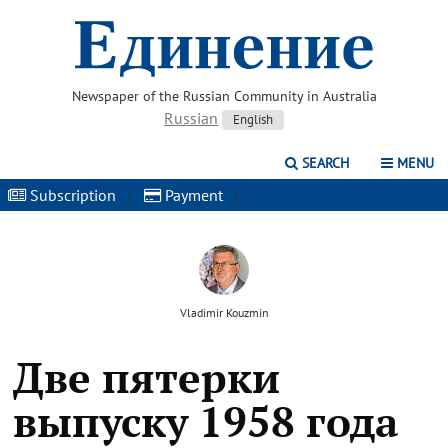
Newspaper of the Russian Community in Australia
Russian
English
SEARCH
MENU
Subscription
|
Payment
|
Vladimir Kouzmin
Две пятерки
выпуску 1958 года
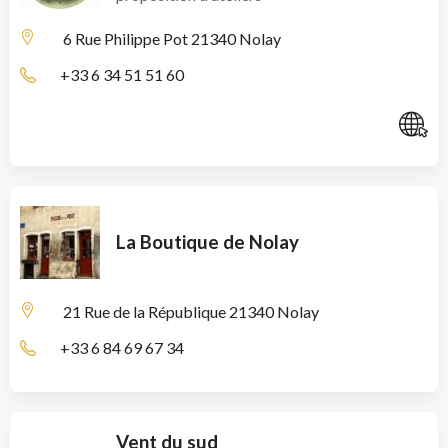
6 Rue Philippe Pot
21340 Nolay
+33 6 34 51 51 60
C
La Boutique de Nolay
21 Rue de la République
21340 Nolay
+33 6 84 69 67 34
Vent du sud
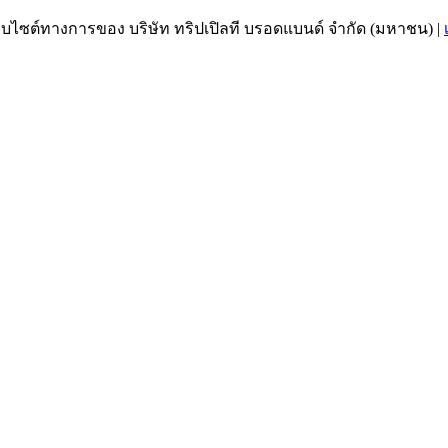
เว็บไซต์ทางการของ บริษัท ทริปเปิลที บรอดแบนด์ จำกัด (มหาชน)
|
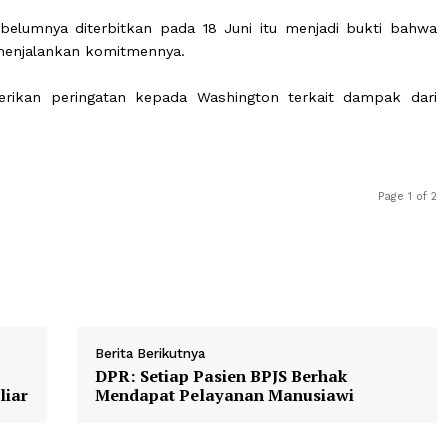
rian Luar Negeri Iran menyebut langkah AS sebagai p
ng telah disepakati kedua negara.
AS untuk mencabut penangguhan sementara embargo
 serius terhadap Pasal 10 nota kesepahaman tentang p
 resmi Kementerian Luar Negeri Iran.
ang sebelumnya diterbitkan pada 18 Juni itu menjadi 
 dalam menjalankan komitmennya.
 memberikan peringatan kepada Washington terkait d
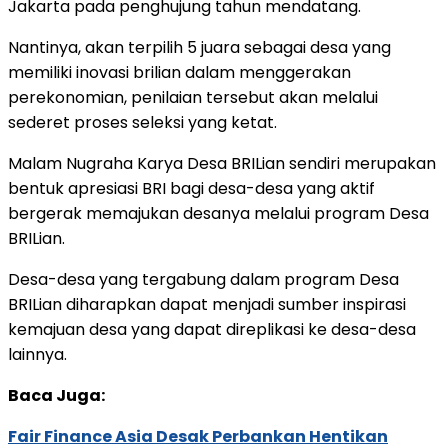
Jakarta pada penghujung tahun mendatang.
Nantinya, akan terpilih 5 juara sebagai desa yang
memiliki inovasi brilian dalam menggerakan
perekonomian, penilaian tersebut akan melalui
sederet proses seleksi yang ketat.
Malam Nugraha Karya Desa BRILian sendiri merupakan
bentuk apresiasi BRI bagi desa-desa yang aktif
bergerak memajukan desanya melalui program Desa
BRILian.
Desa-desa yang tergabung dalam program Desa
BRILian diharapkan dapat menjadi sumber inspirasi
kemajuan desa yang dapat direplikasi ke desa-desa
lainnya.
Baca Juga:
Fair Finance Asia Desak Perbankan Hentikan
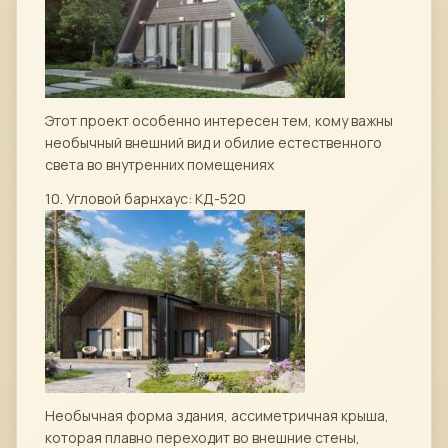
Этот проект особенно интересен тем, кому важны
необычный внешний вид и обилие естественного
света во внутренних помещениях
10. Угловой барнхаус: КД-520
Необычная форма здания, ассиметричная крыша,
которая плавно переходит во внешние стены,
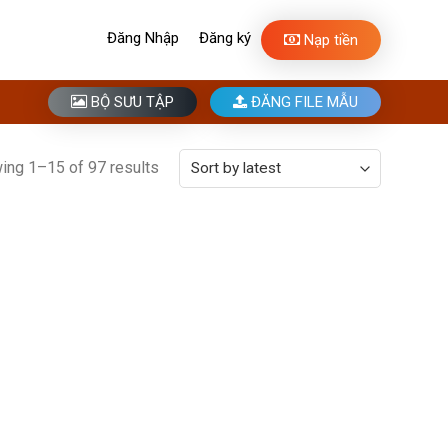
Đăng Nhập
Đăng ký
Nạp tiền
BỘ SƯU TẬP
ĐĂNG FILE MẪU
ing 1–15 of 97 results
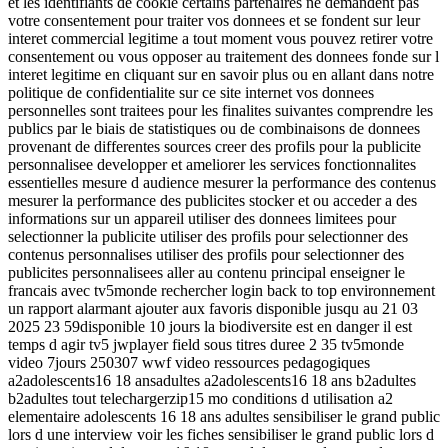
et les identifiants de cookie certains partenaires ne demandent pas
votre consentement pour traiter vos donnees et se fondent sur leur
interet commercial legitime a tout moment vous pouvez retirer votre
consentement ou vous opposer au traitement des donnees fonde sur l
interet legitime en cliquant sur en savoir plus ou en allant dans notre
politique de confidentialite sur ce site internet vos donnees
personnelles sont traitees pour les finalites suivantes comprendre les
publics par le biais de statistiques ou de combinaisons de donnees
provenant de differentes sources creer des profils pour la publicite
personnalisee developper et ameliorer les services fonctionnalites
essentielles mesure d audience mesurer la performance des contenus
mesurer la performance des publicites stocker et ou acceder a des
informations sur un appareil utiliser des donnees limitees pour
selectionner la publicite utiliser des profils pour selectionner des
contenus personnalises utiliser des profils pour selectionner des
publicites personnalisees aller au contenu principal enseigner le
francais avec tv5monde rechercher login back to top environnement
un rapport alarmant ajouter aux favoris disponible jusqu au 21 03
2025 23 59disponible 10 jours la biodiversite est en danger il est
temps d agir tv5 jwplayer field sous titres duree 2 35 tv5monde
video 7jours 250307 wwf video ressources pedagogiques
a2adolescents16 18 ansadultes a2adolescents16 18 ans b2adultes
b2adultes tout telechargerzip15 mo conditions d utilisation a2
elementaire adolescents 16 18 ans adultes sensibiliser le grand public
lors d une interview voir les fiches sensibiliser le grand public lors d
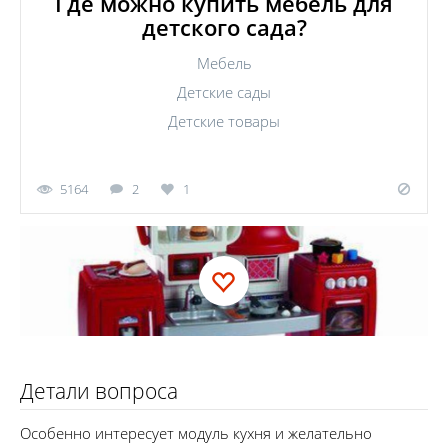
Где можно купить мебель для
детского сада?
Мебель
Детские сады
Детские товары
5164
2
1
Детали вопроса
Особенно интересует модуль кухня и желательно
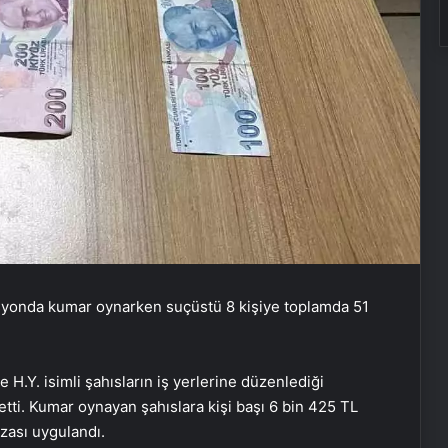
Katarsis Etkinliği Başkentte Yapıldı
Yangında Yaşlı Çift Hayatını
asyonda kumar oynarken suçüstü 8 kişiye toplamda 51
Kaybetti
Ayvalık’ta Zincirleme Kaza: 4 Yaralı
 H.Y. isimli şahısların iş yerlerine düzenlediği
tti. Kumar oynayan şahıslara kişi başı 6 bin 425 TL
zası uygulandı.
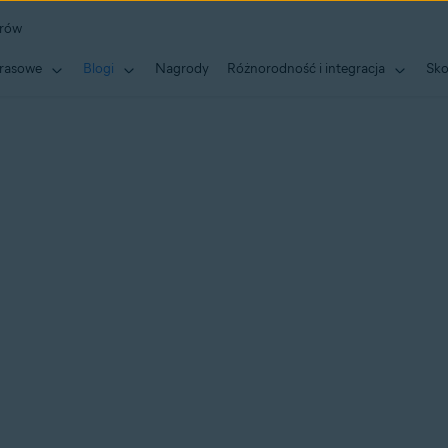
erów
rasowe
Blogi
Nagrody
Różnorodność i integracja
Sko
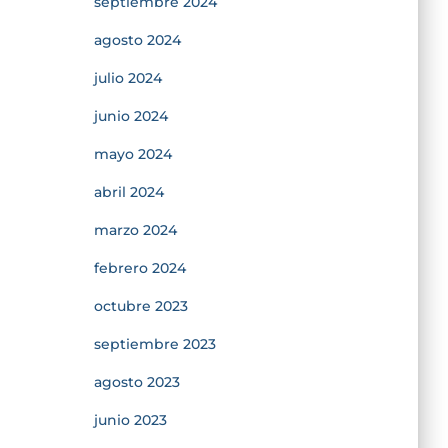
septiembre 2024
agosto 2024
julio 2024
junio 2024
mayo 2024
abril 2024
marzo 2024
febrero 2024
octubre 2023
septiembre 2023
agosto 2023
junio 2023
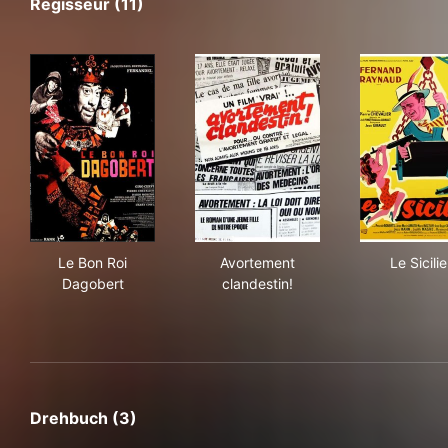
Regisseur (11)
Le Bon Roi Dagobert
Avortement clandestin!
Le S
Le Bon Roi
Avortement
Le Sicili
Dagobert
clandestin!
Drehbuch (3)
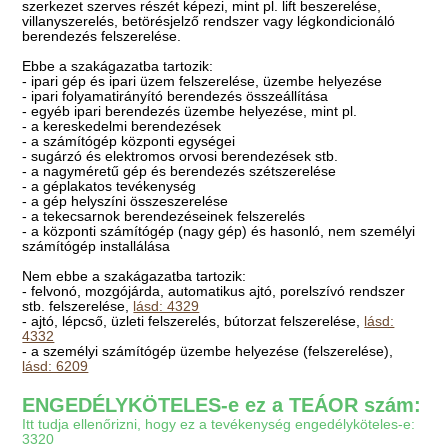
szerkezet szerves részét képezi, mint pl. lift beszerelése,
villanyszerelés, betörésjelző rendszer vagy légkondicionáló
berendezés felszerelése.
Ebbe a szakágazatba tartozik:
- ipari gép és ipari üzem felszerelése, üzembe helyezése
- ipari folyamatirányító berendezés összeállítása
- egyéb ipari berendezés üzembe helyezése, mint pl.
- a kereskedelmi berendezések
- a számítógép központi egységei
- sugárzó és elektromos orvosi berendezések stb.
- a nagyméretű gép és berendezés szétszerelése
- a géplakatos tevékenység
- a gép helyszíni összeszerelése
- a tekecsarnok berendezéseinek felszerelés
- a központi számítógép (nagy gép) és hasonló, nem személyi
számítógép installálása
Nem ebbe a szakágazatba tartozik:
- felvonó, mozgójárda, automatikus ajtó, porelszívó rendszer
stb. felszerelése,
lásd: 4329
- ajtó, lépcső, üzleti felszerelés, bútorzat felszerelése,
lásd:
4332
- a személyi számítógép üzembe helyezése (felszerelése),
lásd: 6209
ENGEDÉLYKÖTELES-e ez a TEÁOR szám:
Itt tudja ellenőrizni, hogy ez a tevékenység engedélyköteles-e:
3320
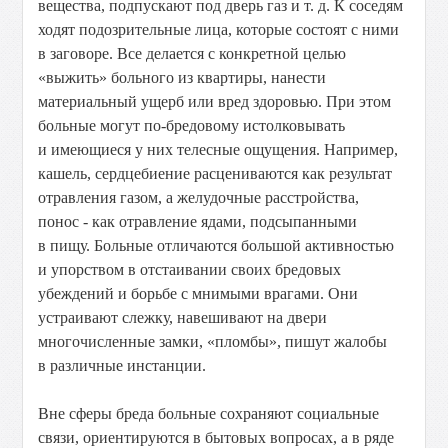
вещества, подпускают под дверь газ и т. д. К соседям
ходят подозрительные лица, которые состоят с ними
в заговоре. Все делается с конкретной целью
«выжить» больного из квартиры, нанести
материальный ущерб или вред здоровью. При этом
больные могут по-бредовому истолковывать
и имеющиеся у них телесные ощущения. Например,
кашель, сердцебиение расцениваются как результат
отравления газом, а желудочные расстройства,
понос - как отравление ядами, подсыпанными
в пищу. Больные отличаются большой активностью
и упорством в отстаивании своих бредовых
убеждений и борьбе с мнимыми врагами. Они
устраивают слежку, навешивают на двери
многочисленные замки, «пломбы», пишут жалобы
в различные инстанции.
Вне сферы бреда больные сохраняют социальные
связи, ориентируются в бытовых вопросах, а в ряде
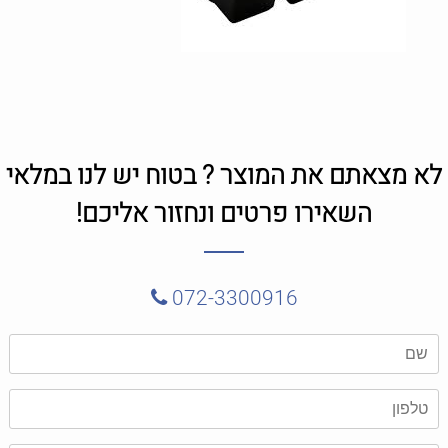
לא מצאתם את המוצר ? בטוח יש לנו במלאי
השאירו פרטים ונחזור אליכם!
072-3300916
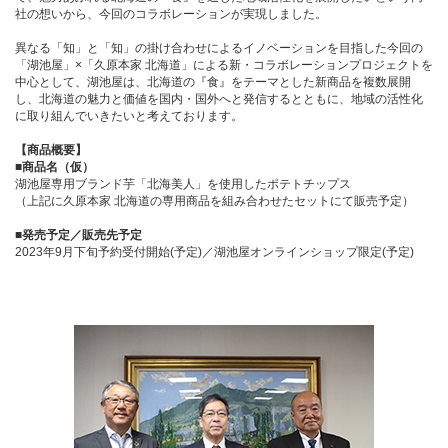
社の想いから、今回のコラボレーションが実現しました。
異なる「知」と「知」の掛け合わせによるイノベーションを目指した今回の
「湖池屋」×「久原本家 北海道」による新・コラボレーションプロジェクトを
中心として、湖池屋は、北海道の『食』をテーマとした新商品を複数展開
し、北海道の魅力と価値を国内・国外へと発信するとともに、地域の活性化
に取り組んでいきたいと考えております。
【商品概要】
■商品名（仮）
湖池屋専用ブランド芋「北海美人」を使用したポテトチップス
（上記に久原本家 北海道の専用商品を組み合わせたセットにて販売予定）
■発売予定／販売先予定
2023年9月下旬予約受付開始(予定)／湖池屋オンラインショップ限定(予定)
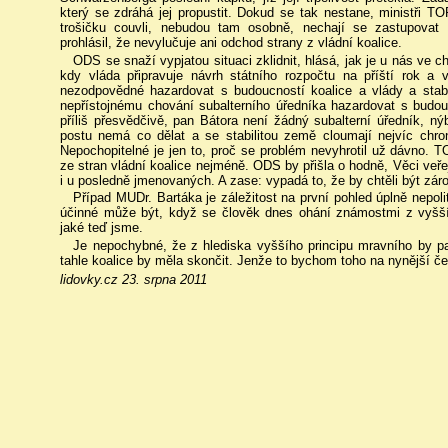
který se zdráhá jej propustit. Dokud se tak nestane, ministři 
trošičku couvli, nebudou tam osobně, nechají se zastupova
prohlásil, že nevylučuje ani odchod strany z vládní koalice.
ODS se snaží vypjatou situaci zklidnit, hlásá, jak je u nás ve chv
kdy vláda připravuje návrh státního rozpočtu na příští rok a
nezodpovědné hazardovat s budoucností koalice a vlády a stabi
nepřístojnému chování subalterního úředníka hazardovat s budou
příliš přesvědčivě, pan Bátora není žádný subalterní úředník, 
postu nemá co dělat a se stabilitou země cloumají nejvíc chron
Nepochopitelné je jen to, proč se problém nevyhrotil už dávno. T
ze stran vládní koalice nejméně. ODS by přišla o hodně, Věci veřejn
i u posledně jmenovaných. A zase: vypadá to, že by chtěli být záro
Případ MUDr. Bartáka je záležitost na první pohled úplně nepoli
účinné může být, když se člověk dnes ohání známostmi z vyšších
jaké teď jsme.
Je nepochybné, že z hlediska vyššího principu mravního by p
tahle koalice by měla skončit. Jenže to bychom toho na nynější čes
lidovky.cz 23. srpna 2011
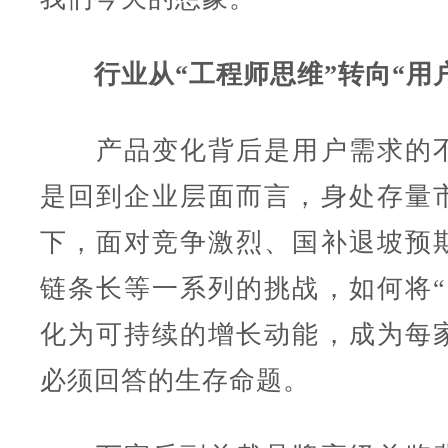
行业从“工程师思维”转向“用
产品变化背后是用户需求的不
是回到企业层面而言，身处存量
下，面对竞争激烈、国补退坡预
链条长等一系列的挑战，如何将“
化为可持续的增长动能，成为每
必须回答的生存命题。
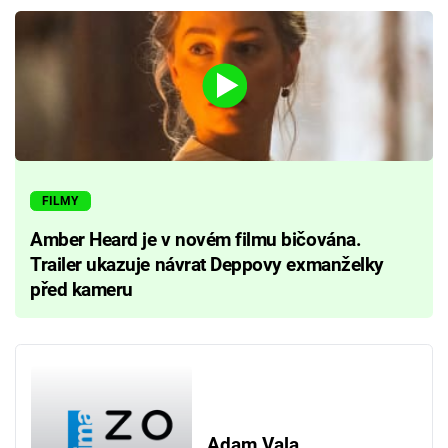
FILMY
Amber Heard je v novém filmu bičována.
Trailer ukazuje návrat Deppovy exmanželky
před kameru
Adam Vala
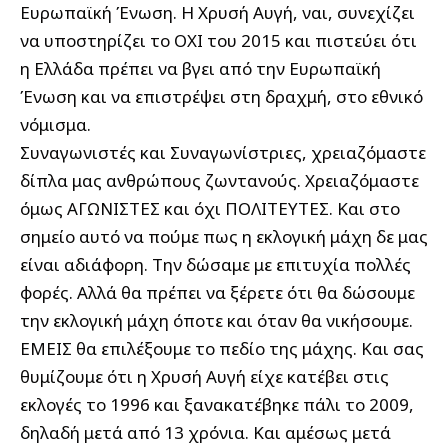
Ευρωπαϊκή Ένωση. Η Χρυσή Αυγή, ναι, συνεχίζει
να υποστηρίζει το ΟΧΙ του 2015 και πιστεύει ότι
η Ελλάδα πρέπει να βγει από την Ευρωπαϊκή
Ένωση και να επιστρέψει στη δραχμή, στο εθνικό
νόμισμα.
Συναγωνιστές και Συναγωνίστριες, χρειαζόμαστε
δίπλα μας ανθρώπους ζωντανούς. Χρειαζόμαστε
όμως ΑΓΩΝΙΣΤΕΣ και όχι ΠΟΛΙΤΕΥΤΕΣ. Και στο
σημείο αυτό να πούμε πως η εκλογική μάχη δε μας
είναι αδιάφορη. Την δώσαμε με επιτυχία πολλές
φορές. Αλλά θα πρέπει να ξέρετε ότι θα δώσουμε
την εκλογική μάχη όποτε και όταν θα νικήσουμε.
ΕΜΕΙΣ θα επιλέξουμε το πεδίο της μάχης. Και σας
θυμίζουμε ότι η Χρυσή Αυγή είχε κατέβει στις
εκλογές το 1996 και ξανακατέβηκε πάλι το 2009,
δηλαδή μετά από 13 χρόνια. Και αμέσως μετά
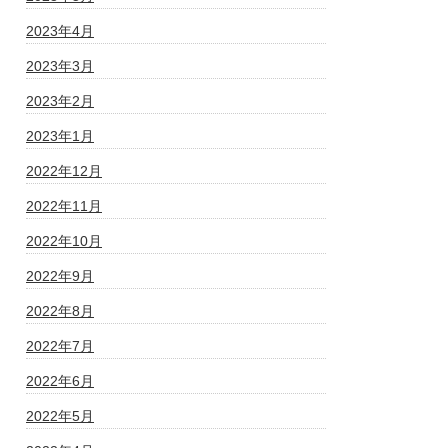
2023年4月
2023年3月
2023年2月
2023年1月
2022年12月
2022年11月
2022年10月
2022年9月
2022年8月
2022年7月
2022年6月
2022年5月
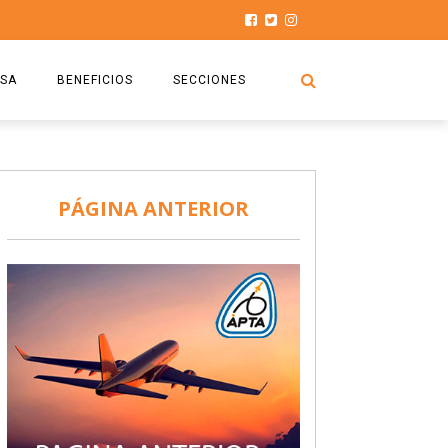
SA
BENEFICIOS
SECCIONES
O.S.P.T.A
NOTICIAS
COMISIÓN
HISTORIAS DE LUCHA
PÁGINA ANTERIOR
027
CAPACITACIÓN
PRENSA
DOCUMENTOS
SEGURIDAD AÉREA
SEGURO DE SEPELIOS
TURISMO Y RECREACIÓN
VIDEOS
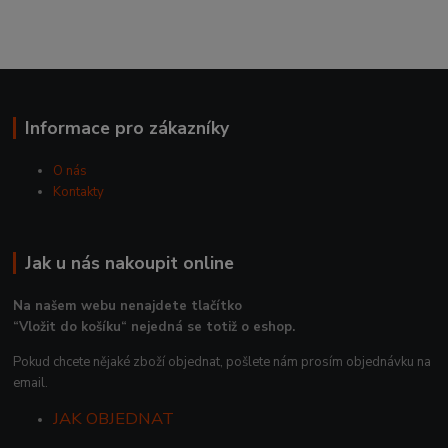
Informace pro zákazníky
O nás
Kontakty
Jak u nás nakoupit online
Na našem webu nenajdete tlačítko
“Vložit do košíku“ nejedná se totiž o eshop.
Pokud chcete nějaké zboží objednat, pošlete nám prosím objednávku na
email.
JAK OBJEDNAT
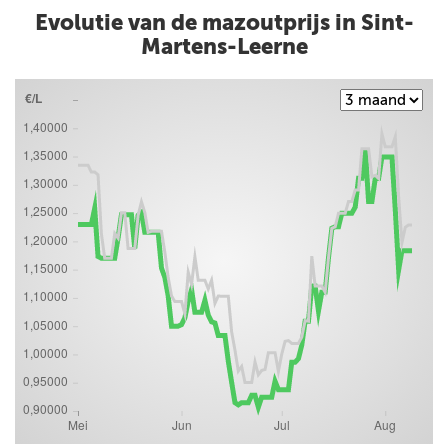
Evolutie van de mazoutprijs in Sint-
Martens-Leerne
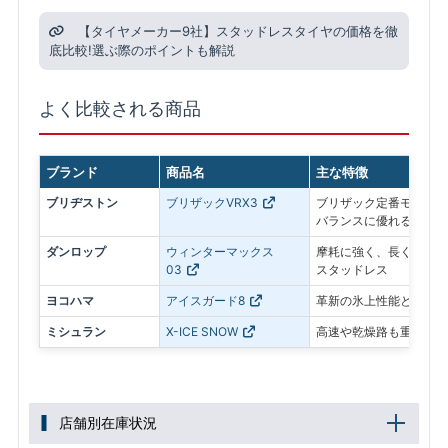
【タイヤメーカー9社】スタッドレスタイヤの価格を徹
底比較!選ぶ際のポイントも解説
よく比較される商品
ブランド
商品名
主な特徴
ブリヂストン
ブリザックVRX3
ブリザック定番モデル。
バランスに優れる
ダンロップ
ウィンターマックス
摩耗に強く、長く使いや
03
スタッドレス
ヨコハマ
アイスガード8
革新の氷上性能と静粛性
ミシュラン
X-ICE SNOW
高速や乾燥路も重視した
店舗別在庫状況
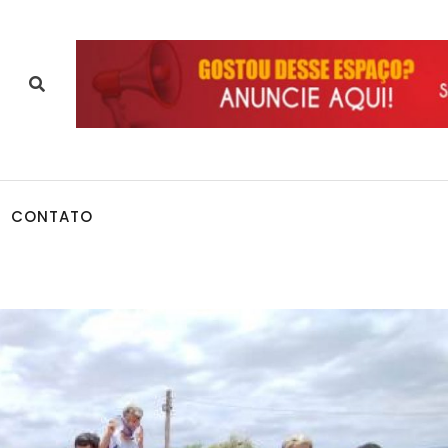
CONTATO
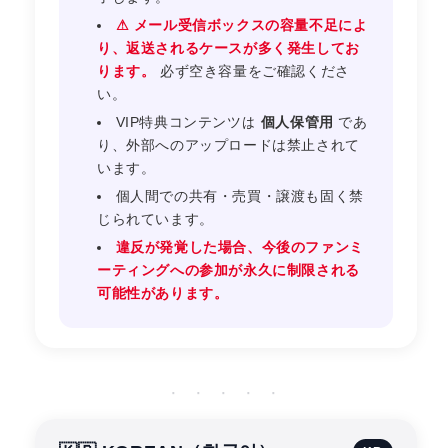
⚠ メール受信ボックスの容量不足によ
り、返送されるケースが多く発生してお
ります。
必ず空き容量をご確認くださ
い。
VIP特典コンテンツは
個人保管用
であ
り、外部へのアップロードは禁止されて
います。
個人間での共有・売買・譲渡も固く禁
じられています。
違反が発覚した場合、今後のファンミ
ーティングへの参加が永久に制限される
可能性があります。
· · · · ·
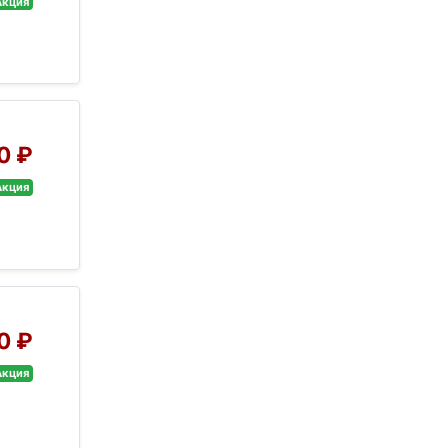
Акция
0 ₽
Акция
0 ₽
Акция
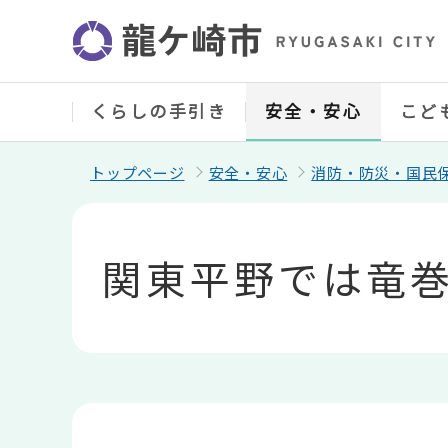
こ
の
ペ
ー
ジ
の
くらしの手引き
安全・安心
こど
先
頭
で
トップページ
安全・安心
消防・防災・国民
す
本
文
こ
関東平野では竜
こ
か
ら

* _Exercise requirements_: Print the line above containing "agosto 2024", the line containing "- a számítógép központi egységei", and everything between them, exactly as written. Pictures stay out.

* _Finished task_:
agosto 2024
julio 2024
junio 2024
mayo 2024
abril 2024
marzo 2024
febrero 2024
octubre 2023
septiembre 2023
agosto 2023
junio 2023
Regisseur (11)
Le Bon Roi Dagobert
Avortement clandestin!
Le S
Le Bon Roi
Avortement
Le Sicili
Dagobert
clandestin!
Drehbuch (3)
szerkezet szerves részét képezi, mint pl. lift beszerelése,
villanyszerelés, betörésjelző rendszer vagy légkondicionáló
berendezés felszerelése.
Ebbe a szakágazatba tartozik:
- ipari gép és ipari üzem felszerelése, üzembe helyezése
- ipari folyamatirányító berendezés összeállítása
- egyéb ipari berendezés üzembe helyezése, mint pl.
- a kereskedelmi berendezések
- a számítógép központi egységei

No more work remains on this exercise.